金の姫と婚約者候補たち

第3章:本当の恋ってなんですか?(3)







 避暑地での夏も終わり、王城へと戻って変わり映えのない日常が戻る。
 短い夏はあっという間に過ぎ去り、気が付けば秋風を感じるようになっていた。
 ヒースと会うたびに胸が少しも痛まないといえば嘘になるけれど、初恋をひきずっているというほどでもなくなった。いずれこの痛みもなくなるだろう、と思えるくらいには回復している。
 立ち直りが早いのか、それとも、ヒースの言うとおりこの恋はただの憧れだったのか、フランディールにはわからない。
「そういえば、最近キリルを見ないんだけど」
 偶然廊下で出会ったヴェルナーと立ち話をしていると、そんな話題になった。ああ、とフランディールは種明かしをする。
「キリルなら一週間くらい前からまだ出かけているわ」
 曰く、今のうちにあちこち行かないと、冬になるとあまり動き回れなくなるとのことで。ヴァルナ―は「はぁ?」と呆れたように呟く。
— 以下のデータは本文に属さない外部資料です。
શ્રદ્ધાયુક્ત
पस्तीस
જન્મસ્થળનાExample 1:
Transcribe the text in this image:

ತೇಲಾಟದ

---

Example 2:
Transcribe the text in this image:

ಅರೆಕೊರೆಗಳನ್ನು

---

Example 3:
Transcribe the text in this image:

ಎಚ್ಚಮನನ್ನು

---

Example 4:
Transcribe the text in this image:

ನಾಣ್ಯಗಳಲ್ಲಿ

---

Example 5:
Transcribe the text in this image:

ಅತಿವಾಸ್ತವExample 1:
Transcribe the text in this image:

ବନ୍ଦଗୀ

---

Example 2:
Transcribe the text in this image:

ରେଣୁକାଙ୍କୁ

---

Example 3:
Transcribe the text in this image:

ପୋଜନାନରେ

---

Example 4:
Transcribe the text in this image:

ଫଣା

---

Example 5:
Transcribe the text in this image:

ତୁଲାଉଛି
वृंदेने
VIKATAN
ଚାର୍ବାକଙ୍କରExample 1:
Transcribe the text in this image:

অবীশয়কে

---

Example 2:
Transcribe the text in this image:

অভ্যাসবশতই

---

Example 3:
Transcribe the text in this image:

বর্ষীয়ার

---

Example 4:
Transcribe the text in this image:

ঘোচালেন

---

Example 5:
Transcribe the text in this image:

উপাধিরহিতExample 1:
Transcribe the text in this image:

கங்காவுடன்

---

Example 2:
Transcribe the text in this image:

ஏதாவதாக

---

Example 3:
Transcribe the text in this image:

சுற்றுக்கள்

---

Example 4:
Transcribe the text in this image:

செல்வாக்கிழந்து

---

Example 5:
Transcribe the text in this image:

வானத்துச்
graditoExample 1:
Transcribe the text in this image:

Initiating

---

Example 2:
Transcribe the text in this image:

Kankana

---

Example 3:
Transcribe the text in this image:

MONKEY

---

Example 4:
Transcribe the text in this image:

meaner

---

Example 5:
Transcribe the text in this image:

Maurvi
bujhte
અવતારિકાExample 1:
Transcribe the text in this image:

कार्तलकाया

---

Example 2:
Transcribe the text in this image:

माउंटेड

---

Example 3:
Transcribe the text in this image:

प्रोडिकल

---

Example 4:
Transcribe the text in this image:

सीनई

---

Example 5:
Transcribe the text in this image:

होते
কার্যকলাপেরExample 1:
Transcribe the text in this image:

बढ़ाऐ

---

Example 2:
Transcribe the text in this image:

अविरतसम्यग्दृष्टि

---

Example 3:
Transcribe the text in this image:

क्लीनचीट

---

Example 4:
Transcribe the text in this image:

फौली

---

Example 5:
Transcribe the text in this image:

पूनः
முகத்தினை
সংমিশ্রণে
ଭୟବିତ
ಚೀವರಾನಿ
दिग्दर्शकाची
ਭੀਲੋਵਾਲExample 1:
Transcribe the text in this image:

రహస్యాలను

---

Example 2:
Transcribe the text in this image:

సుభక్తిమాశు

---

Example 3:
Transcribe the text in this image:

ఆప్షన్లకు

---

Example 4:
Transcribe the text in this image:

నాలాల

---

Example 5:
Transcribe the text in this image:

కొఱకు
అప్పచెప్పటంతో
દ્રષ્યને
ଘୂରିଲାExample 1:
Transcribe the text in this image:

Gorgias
「彼は一定期間同じところでじっとしていられないの? 仮にもフランの婚約者候補で、公爵家の跡継ぎなんだからさ」
「キリルにそれを求めるだけ無駄だと思うわ。今度の夜会もエスコートお願いね、ヴェル」
 くすくすと笑いながらヴェルナーの隣に並んで、フランディールは「あら」と目を丸くする。
「……ヴェル、もしかして背が伸びた?」
 以前はフランディールよりもわずかに低かったのに、今こうして並んでみると目線が同じだ。ヴェルナーもフランディールと並んで、気づいたのだろう、「ああ」と呟いた。
「そうかもしれない。自分では気づかないけど」
「ハウゼンランドに来て半年しか経ってないのに。背が伸びるの早いのね」
「これでも男だし……これからもっと伸びるよ」
 これではあっという間に背が抜かれてしまうだろう。弟のような気分で接してきたけれど、こうも男らしくなられていくと、ちょっと動揺する。フランディールより背が高くなった頃には、こうして何気なく隣に並ぶのも緊張するかもしれない。今はこうして、肩と肩が触れ合う距離にいても平気だけど。
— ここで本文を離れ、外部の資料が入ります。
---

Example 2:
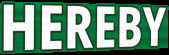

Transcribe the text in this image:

HEREBY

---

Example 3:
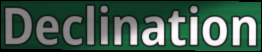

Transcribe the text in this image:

Declination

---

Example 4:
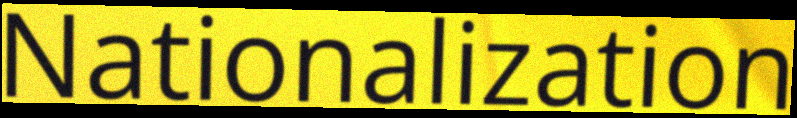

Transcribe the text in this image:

Nationalization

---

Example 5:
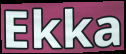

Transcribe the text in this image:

Ekka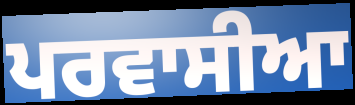
ਪਰਵਾਸੀਆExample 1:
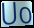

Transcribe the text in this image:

Uo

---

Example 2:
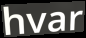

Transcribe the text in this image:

hvar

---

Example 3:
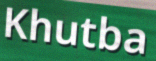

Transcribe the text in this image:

Khutba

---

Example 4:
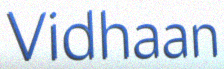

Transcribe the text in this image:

Vidhaan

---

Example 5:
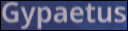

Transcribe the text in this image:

Gypaetus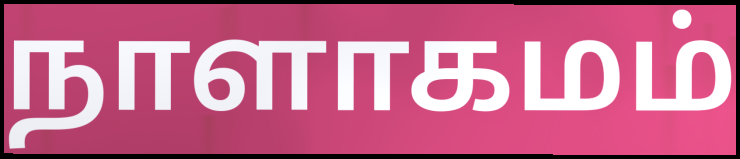
நாளாகமம்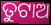
ତୁଟାଅ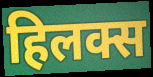
हिलक्स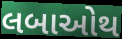
લબાઓથ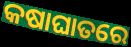
କଷାଘାତରେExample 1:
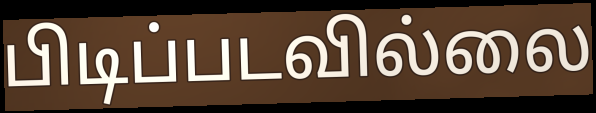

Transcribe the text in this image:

பிடிப்படவில்லை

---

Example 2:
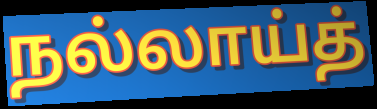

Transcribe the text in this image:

நல்லாய்த்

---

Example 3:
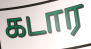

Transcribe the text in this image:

கடார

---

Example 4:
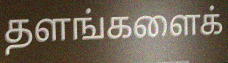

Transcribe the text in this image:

தளங்களைக்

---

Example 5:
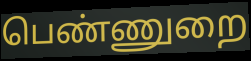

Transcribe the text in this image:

பெண்ணுறை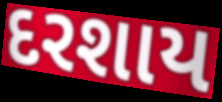
દરશાય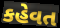
કહેવતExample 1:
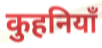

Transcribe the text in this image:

कुहनियाँ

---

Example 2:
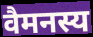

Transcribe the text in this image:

वैमनस्य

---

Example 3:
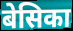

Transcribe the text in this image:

बेसिका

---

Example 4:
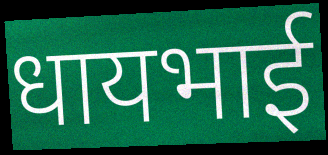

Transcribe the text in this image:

धायभाई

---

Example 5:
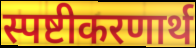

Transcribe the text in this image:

स्पष्टीकरणार्थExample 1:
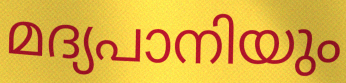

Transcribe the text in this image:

മദ്യപാനിയും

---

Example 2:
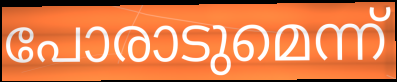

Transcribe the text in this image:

പോരാടുമെന്ന്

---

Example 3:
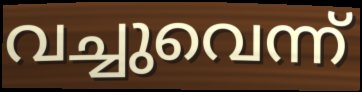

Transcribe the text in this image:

വച്ചുവെന്ന്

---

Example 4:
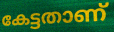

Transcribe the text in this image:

കേട്ടതാണ്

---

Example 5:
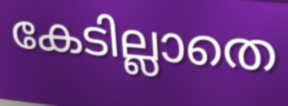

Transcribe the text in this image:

കേടില്ലാതെ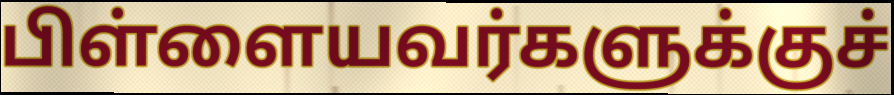
பிள்ளையவர்களுக்குச்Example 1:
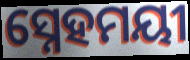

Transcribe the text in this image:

ସ୍ନେହମୟୀ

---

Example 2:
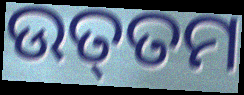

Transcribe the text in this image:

ଉତ୍‌ତମ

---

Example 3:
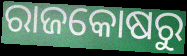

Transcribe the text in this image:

ରାଜକୋଷରୁ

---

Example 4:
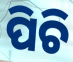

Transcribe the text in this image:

ପିଚି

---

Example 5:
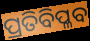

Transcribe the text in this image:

ପ୍ରତିବିପ୍ଳବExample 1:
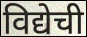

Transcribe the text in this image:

विद्येची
「一年後くらいには、きっとすごく背が高くなってるんじゃない?」
「そうなることを祈るよ。小さいままだとかっこつかない」
「そう? ヴェルはかっこいいわよ」
 フランディールが即答すると、ヴェルナーはじろりとフランディールを見て、はああああ、と深いため息を吐き出した。
「……いいけどさ、別に」
「褒めているのにどうしてため息なの?」
 呆れるようなことを言った覚えもないのに、とフランディールは首を傾げるが、ヴェルナーは「なんでもないよ」と会話を終わらせてしまった。釈然としないものの、追究するほどのことでもないか、とフランディールは黙る。
「それで? フランはどうなの」
「何がかしら?」
「新しい恋はできそう? 婚約者は決まるの?」
 容赦のないヴェルナーの言葉に、フランディールは目を伏せた。
「……ヴェルは時々いじわるね」
「そりゃ、一応僕にも関わりあることだしね」
 いじわるであるというところを否定しないのがヴェルナーらしい。フランディールは目を伏せたまま小さくため息を零した。
「わからないの。自信がなくなっちゃったわ。恋って何かしら?」
「初恋を経験したのに、またその質問? 進歩がないね」
「だって、わからないんだもの。私はヒースが好きだったわ。だけど、ヒースはそれは恋じゃなくて憧れだって、言ったのよ。なら、本当の恋ってなんなの?」
「それはまた、難しいことを考えるなぁフランは」
 もう少し単純に考えればいいのに、とため息を零す。こういうときのヴェルナーはとても大人びている。ヴェルナーは困ったように微笑んで「どこかでゆっくり話そうか」とフランディールに手を差し伸べた。外でお茶をするにはもう寒い季節だ。もう少し行けばヴェルナーの部屋がある。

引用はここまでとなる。